I’m not trying to hurry Staley, 47, away from South Carolina, where she has gone 250-87 in 10 years with six Sweet 16 appearances, two Final Fours and the 2017 national championship.
But she has expressed her “someday” interest in an NBA head coaching job and this shines like that day.
“Way down the line, maybe,” Staley said 13 months ago when I asked if she would ever like to be a head coach in the NBA or in men’s college basketball. “I want to be the best in my profession. If that’s crossing gender lines and going to the NBA, why not? I’m here to grow. I want to grow. I want to continue to learn. In order for you to do that, you’re going to have to cross over at some point.”
A Hornets rebuild plan
What a sweet opportunity for Staley and Jordan.

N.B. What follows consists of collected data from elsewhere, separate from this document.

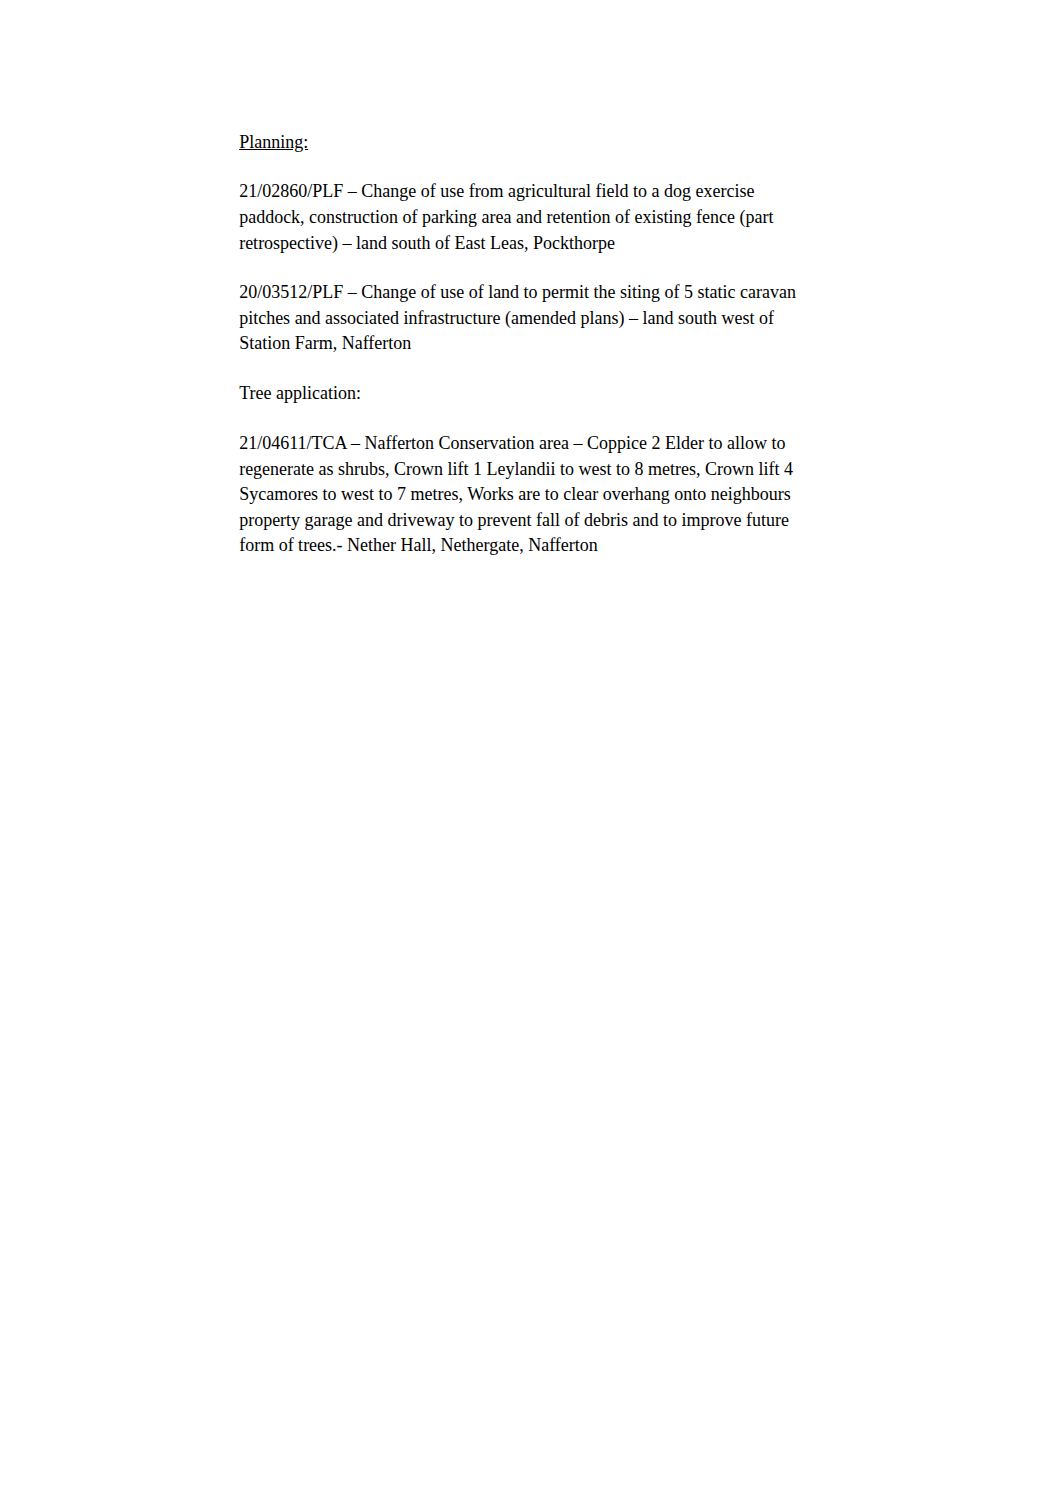Planning:
21/02860/PLF – Change of use from agricultural field to a dog exercise paddock, construction of parking area and retention of existing fence (part retrospective) – land south of East Leas, Pockthorpe
20/03512/PLF – Change of use of land to permit the siting of 5 static caravan pitches and associated infrastructure (amended plans) – land south west of Station Farm, Nafferton
Tree application:
21/04611/TCA – Nafferton Conservation area – Coppice 2 Elder to allow to regenerate as shrubs, Crown lift 1 Leylandii to west to 8 metres, Crown lift 4 Sycamores to west to 7 metres, Works are to clear overhang onto neighbours property garage and driveway to prevent fall of debris and to improve future form of trees.- Nether Hall, Nethergate, Nafferton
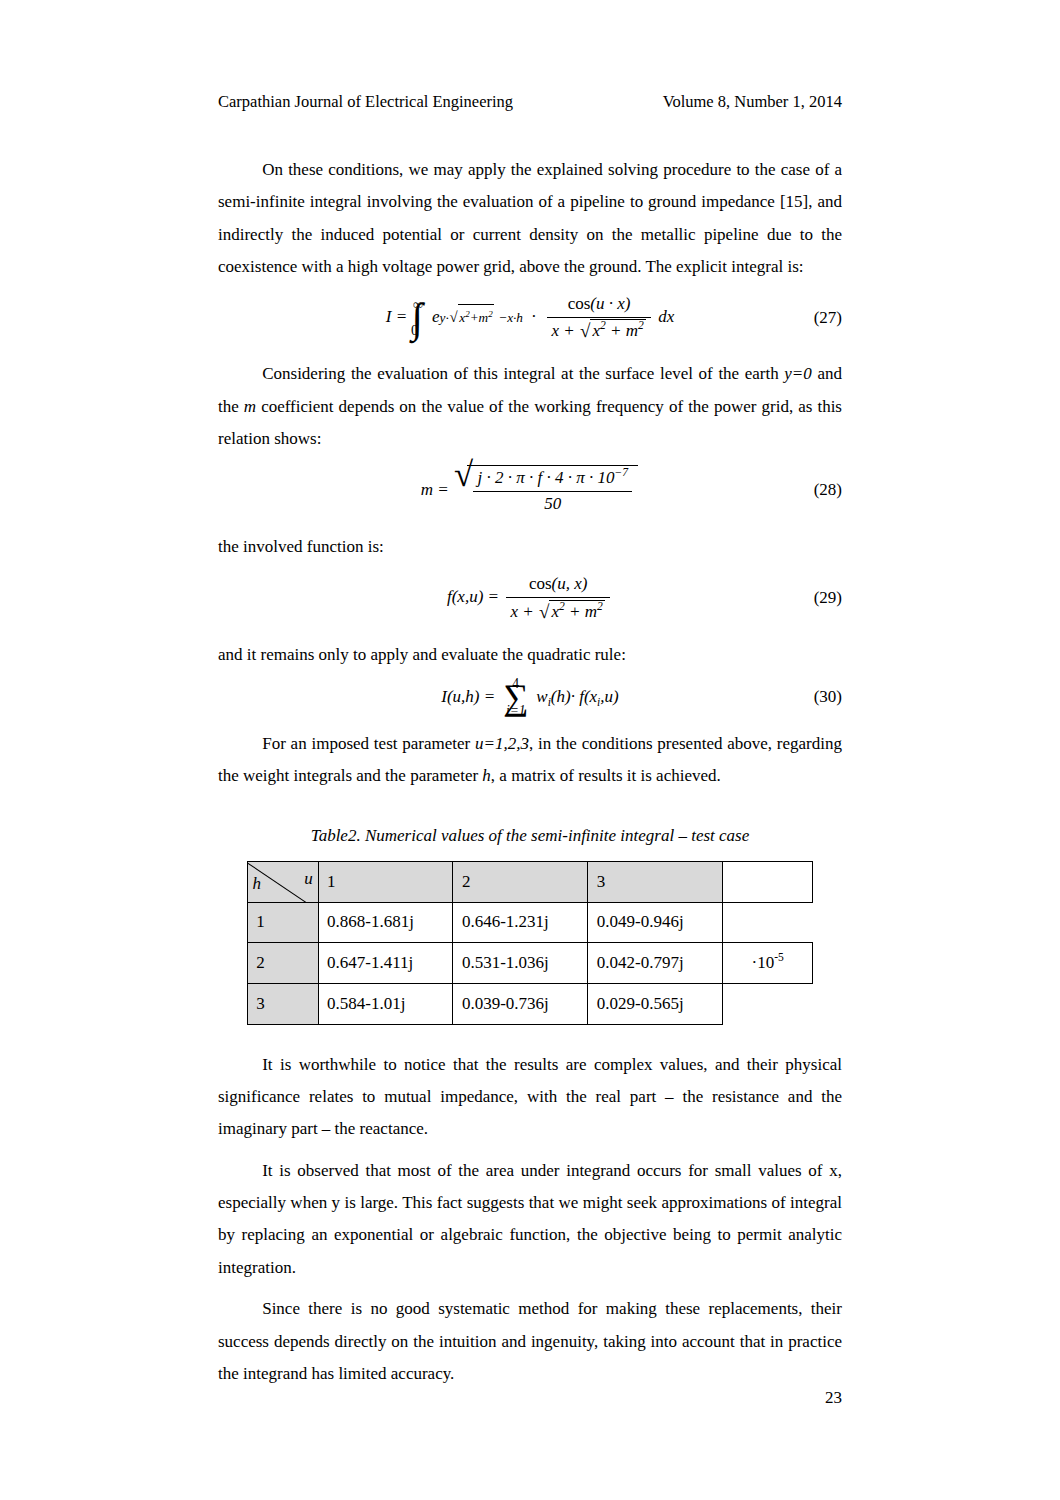Carpathian Journal of Electrical Engineering Volume 8, Number 1, 2014
On these conditions, we may apply the explained solving procedure to the case of a semi-infinite integral involving the evaluation of a pipeline to ground impedance [15], and indirectly the induced potential or current density on the metallic pipeline due to the coexistence with a high voltage power grid, above the ground. The explicit integral is:
I = ∫∞0 ey·x2+m2 −x·h · cos(u · x) x + x2 + m2 dx
(27)
Considering the evaluation of this integral at the surface level of the earth y=0 and the m coefficient depends on the value of the working frequency of the power grid, as this relation shows:
m = j · 2 · π · f · 4 · π · 10−7 50
(28)
the involved function is:
f(x,u) = cos(u, x) x + x2 + m2
(29)
and it remains only to apply and evaluate the quadratic rule:
I(u,h) = ∑4 i=1 wi(h)· f(xi,u)
(30)
For an imposed test parameter u=1,2,3, in the conditions presented above, regarding the weight integrals and the parameter h, a matrix of results it is achieved.
Table2. Numerical values of the semi-infinite integral – test case
| u h | 1 | 2 | 3 | |
| --- | --- | --- | --- | --- |
| 1 | 0.868-1.681j | 0.646-1.231j | 0.049-0.946j | |
| 2 | 0.647-1.411j | 0.531-1.036j | 0.042-0.797j | ·10 -5 |
| 3 | 0.584-1.01j | 0.039-0.736j | 0.029-0.565j | |
It is worthwhile to notice that the results are complex values, and their physical significance relates to mutual impedance, with the real part – the resistance and the imaginary part – the reactance.
It is observed that most of the area under integrand occurs for small values of x, especially when y is large. This fact suggests that we might seek approximations of integral by replacing an exponential or algebraic function, the objective being to permit analytic integration.
Since there is no good systematic method for making these replacements, their success depends directly on the intuition and ingenuity, taking into account that in practice the integrand has limited accuracy.
23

They are already linked as former ACC stars and Olympic gold medalists.
Jordan, world mega-star and manliest basketball king, has the credibility to name Staley as the NBA’s first female NBA head coach.
Staley, well known in global basketball circles for her Team USA exploits and as head coach of the 2020 U.S. Olympic team, would add a new word to Jordan’s resume: pioneer.

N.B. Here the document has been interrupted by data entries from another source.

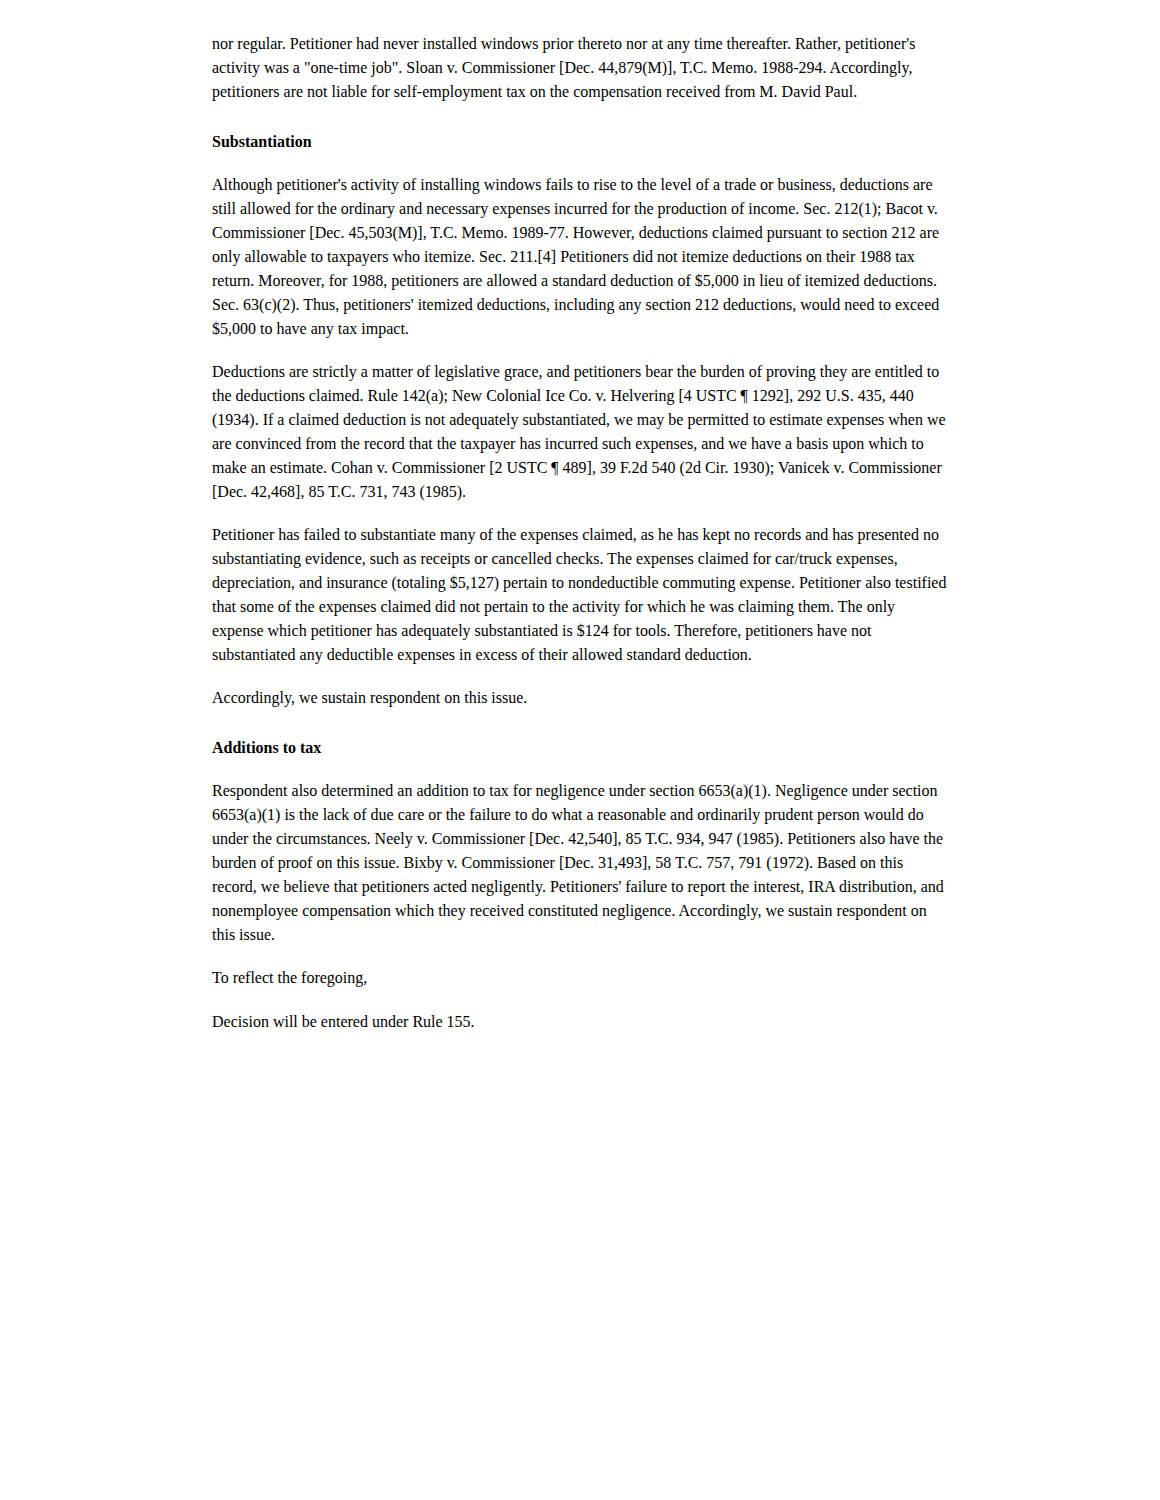nor regular. Petitioner had never installed windows prior thereto nor at any time thereafter. Rather, petitioner's activity was a "one-time job". Sloan v. Commissioner [Dec. 44,879(M)], T.C. Memo. 1988-294. Accordingly, petitioners are not liable for self-employment tax on the compensation received from M. David Paul.
Substantiation
Although petitioner's activity of installing windows fails to rise to the level of a trade or business, deductions are still allowed for the ordinary and necessary expenses incurred for the production of income. Sec. 212(1); Bacot v. Commissioner [Dec. 45,503(M)], T.C. Memo. 1989-77. However, deductions claimed pursuant to section 212 are only allowable to taxpayers who itemize. Sec. 211.[4] Petitioners did not itemize deductions on their 1988 tax return. Moreover, for 1988, petitioners are allowed a standard deduction of $5,000 in lieu of itemized deductions. Sec. 63(c)(2). Thus, petitioners' itemized deductions, including any section 212 deductions, would need to exceed $5,000 to have any tax impact.
Deductions are strictly a matter of legislative grace, and petitioners bear the burden of proving they are entitled to the deductions claimed. Rule 142(a); New Colonial Ice Co. v. Helvering [4 USTC ¶ 1292], 292 U.S. 435, 440 (1934). If a claimed deduction is not adequately substantiated, we may be permitted to estimate expenses when we are convinced from the record that the taxpayer has incurred such expenses, and we have a basis upon which to make an estimate. Cohan v. Commissioner [2 USTC ¶ 489], 39 F.2d 540 (2d Cir. 1930); Vanicek v. Commissioner [Dec. 42,468], 85 T.C. 731, 743 (1985).
Petitioner has failed to substantiate many of the expenses claimed, as he has kept no records and has presented no substantiating evidence, such as receipts or cancelled checks. The expenses claimed for car/truck expenses, depreciation, and insurance (totaling $5,127) pertain to nondeductible commuting expense. Petitioner also testified that some of the expenses claimed did not pertain to the activity for which he was claiming them. The only expense which petitioner has adequately substantiated is $124 for tools. Therefore, petitioners have not substantiated any deductible expenses in excess of their allowed standard deduction.
Accordingly, we sustain respondent on this issue.
Additions to tax
Respondent also determined an addition to tax for negligence under section 6653(a)(1). Negligence under section 6653(a)(1) is the lack of due care or the failure to do what a reasonable and ordinarily prudent person would do under the circumstances. Neely v. Commissioner [Dec. 42,540], 85 T.C. 934, 947 (1985). Petitioners also have the burden of proof on this issue. Bixby v. Commissioner [Dec. 31,493], 58 T.C. 757, 791 (1972). Based on this record, we believe that petitioners acted negligently. Petitioners' failure to report the interest, IRA distribution, and nonemployee compensation which they received constituted negligence. Accordingly, we sustain respondent on this issue.
To reflect the foregoing,
Decision will be entered under Rule 155.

“I think you can see that our (women’s) game has incredible coaches in it,” Staley said last year. “It’s just the opportunity. If you’re given the opportunity, you rise to the occasion. Just because there’s a gender involved doesn’t mean that it detracts from what you have cerebrally.
“We have some great coaching minds in our game. Given the opportunity, I think we’ll excel.”

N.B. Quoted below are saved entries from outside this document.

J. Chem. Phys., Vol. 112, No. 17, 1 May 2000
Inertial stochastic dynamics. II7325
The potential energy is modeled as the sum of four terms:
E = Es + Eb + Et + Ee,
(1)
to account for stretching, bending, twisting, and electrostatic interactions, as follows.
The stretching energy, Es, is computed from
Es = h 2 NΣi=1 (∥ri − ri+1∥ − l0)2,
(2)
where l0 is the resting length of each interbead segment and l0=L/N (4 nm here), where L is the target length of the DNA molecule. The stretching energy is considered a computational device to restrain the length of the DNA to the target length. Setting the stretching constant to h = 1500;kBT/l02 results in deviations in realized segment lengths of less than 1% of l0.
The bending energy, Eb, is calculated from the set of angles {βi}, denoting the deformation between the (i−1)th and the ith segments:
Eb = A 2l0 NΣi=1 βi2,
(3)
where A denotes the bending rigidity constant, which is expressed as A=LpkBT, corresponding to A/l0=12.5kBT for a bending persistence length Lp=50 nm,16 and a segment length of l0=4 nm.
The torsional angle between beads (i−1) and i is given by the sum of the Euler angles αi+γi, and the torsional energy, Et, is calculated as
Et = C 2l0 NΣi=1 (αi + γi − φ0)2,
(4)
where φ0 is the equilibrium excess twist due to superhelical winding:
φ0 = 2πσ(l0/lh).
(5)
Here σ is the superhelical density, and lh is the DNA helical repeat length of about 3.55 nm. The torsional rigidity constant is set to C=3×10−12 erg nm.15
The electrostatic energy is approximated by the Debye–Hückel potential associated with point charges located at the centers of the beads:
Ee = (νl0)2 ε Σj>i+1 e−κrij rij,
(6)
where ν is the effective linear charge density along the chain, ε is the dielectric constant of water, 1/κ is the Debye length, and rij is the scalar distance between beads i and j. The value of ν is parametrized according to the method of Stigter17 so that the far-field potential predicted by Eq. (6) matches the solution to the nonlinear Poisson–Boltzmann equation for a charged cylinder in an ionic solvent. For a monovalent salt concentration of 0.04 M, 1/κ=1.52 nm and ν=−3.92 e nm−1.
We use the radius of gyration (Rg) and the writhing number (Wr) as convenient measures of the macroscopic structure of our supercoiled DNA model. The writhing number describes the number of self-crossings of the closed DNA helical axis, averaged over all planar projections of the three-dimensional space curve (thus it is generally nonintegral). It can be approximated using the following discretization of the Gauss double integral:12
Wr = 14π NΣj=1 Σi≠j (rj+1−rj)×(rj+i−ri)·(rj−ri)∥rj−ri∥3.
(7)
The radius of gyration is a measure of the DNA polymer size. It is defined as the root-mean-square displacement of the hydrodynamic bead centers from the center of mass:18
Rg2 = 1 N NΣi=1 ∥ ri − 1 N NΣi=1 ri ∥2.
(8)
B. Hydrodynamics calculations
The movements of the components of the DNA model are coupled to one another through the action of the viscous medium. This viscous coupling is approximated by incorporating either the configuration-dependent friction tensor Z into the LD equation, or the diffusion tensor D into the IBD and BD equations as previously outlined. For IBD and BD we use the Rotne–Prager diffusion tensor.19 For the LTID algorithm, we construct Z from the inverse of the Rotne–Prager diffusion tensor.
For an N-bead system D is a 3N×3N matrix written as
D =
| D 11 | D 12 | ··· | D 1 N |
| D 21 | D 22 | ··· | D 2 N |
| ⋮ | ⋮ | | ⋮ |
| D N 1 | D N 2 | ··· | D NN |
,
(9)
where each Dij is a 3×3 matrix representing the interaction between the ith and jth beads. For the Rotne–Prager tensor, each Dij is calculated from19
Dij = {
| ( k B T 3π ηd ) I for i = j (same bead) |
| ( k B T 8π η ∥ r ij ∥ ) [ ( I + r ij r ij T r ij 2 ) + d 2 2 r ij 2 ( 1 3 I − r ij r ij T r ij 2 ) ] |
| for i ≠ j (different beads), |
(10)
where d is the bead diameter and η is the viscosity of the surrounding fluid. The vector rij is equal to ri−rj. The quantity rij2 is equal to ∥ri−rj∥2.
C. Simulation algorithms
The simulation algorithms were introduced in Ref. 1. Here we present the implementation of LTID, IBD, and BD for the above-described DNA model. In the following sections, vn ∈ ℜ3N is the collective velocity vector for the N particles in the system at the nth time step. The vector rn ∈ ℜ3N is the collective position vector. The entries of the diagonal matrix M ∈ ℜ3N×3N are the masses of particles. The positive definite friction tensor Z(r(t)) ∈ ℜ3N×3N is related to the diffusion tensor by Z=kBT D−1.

Whether it ultimately works or not, Jordan with a bold stroke insures his place in history and, for a while at least, makes us forget his flaws as a basketball executive.
And it might work with the right “process.”
That is, Jordan and Staley must oversee a thorough rebuild (let’s not use the “tank” word) that involves swapping current players for draft picks and friendlier contracts. Over and over.
Queen City blues
The old Charlotte Hornets, circa. 1988-2002, were almost postseason regulars before sneaking off to New Orleans.
Ah, the Muggsy Bogues years …
But since this version of NBA basketball came to Charlotte as the Bobcats before the 2004-2005 season, the franchise has made the playoffs just three times. That’s not fun for season ticket holders, casual fans and Queen City boosters.
Quick, name three Charlotte Hornets not named Kemba Walker.
Actually, this team isn’t that bad.
Which, in the NBA, is really bad.
Worse to be stuck on the edge of playoff contention, not quite good enough to make playoff noise but not lousy enough to land one of the top draft picks.
Staley has built from scratch before, taking South Carolina from 10-18 her first season in 2008-2009 to the NCAA Tournament by 2012.
Of course, Staley would surround herself with top assistants, probably including an old-school NBA sage. That’s a good idea for any rookie NBA head coach.
Otherwise, Staley is a great communicator (and not just because she has a degree in Rhetoric and Communication Studies from Virginia) and a longtime student of the NBA game. She knows the professional grind herself, having made a WNBA All-Decade Team after five All-Star Game appearances.
If all of that is not good enough, Staley can always bounce a few things off the majority owner.
And if Michael Jordan is having trouble selling a new brand of basketball excitement in Charlotte, he can simply ask Dawn Staley to step to the podium.